Community Club’s council debt cleared

SITTING VACANT: A creditors meeting regarding the Millicent and District Community Club will be held tomorrow at the Adelaide office of voluntary administrator David Kidman.

THE Millicent and District Community Club debt to Wattle Range Council has been cleared after 23 years.

Geelong retailer John Boom has purchased the freehold of the Davenport Street property for a yet to be disclosed sum and settlement is scheduled for April 20.

The Community Club was indebted to ratepayers in the closing months of the Millicent District Council when it was granted a secured loan of $250,000.

The debt transferred to the newly-formed Wattle Range Council in mid-1997 and has remained well into the six figures ever since.

It has remained well past $200,000, with council taking on certain administrative costs since the Community Club ceased trading over 18 months ago.

The exact amount outstanding has not been provided to this newspaper.

Council chief executive Ben Gower said the organisation was the Community Club’s major creditor.

Due to this status, Mr Gower said he had been approached by the Community Club liquidator David Kidman on March 17 with news of the offer for the premises by Mr Boom.

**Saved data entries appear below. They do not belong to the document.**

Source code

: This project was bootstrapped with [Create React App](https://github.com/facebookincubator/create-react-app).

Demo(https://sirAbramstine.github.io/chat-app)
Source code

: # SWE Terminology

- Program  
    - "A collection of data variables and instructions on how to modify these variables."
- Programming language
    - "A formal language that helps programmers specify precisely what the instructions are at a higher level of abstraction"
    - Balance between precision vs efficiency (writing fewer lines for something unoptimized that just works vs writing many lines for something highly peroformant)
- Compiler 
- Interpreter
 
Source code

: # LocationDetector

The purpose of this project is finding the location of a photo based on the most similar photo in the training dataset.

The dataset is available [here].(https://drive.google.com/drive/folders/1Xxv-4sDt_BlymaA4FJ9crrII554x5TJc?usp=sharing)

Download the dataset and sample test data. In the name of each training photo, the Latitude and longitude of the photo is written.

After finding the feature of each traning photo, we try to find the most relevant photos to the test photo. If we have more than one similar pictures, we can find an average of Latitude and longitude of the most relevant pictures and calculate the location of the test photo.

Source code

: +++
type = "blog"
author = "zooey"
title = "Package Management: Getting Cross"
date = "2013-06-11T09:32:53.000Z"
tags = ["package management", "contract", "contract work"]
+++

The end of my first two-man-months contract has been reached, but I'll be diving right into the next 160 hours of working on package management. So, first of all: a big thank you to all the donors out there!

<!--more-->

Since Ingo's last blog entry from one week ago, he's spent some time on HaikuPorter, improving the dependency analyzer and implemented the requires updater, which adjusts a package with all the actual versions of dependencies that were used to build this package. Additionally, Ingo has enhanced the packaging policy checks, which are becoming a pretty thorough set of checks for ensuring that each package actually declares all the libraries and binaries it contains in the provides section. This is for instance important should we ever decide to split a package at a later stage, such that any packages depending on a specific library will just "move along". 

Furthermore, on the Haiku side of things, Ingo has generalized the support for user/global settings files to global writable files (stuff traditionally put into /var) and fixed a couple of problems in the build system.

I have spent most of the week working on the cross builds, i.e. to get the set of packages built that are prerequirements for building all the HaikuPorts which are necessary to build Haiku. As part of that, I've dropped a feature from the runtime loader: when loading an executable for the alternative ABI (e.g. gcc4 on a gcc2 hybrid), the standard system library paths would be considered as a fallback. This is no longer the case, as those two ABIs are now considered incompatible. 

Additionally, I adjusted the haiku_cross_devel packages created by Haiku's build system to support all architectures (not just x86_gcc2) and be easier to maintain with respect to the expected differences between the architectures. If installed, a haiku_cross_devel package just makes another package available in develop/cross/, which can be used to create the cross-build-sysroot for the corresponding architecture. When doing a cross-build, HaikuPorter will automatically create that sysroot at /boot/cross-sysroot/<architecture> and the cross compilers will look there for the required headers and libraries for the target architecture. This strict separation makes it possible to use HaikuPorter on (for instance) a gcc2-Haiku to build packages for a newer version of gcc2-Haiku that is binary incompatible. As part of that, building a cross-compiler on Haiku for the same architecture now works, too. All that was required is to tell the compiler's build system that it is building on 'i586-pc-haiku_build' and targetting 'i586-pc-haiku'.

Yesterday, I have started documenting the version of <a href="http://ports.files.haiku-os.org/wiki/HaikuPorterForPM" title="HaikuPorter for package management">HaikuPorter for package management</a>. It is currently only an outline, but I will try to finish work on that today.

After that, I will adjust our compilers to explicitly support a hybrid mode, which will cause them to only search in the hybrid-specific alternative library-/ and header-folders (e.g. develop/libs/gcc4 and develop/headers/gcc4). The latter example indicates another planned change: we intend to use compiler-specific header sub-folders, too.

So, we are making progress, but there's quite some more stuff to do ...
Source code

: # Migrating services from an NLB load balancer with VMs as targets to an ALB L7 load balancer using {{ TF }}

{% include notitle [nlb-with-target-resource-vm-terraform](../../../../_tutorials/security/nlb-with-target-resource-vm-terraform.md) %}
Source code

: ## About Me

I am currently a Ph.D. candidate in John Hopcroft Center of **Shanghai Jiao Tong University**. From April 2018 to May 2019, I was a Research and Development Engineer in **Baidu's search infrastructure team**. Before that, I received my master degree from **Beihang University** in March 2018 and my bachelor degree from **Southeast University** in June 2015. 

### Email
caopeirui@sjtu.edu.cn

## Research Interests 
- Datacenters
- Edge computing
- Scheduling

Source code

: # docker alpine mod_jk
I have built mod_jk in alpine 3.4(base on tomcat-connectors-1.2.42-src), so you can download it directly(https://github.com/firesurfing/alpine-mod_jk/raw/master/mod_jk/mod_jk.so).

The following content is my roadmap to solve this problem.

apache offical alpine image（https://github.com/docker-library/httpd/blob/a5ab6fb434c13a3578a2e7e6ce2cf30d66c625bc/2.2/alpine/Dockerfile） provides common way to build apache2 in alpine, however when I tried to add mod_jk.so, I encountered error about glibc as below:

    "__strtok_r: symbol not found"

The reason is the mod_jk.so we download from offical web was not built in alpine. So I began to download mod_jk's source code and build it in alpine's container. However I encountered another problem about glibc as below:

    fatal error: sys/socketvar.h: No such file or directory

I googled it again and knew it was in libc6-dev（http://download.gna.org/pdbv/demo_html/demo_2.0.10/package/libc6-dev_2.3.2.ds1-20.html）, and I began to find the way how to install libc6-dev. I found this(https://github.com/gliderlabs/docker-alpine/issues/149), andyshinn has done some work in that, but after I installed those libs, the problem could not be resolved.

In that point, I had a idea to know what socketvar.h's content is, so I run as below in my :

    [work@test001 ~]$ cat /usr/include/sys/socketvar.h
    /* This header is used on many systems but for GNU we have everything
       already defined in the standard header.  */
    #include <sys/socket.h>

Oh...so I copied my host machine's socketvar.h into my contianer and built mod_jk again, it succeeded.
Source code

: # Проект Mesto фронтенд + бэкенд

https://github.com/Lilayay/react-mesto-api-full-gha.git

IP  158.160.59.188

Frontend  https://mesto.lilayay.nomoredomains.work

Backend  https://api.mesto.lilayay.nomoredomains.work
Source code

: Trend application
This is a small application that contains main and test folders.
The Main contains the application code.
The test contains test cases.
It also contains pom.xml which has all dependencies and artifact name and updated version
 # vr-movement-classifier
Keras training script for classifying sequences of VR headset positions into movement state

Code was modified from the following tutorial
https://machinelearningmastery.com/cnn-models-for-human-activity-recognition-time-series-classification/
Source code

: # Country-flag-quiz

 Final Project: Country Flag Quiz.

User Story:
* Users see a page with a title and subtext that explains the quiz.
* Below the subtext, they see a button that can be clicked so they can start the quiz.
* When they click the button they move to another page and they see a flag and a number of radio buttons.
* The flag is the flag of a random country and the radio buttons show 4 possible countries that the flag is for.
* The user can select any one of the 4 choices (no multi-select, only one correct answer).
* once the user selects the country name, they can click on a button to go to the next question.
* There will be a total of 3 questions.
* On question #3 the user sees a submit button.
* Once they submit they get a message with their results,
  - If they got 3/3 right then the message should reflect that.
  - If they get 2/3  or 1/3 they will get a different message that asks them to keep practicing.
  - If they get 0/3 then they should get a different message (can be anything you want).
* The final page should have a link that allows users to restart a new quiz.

“I told him that council was not set to meet,” Mr Gower said.

“He said the offer from Mr Boom would mean Wattle Range Council would be paid out in full and so I said the council would have no objections to the sale.”

With council setting aside up to $3.6m for a new main office, the Community Club site had come under active consideration by Mr Gower and the elected members.

Mr Gower commissioned architectural plans for the site, with options of either refurbishment or demolition and re-building.

He said the architectural plans and pricing were about to be presented to council.

“They will provide a pricing benchmark and a good reference point for the main office discussions,” Mr Gower said.

“We had a walkthrough of the Community Club premises with electricians and plumbers and I expect the architects would have found the demolition and re-building option to be cheaper than a refurbishment.”

Meanwhile, Millicent Business Community Association chairman Lee Morgan welcomed the sale of the Community Club building.

“This is brilliant news,” Mr Morgan said.

“It demonstrates that once we come out the other side of this pandemic crisis the economic outlook will again be positive.”

In the meantime, Mr Boom and his family are preparing to open the club for use as a shop to be called Bargain Market.

It will fill the former front lounge area and one time rear dining area.

He said his past retail businesses had a value-for-market ethos and a breadth of lines.

“You might be able to buy a $10,000 diamond ring here along with jewellery costing just 50 cents,” he said.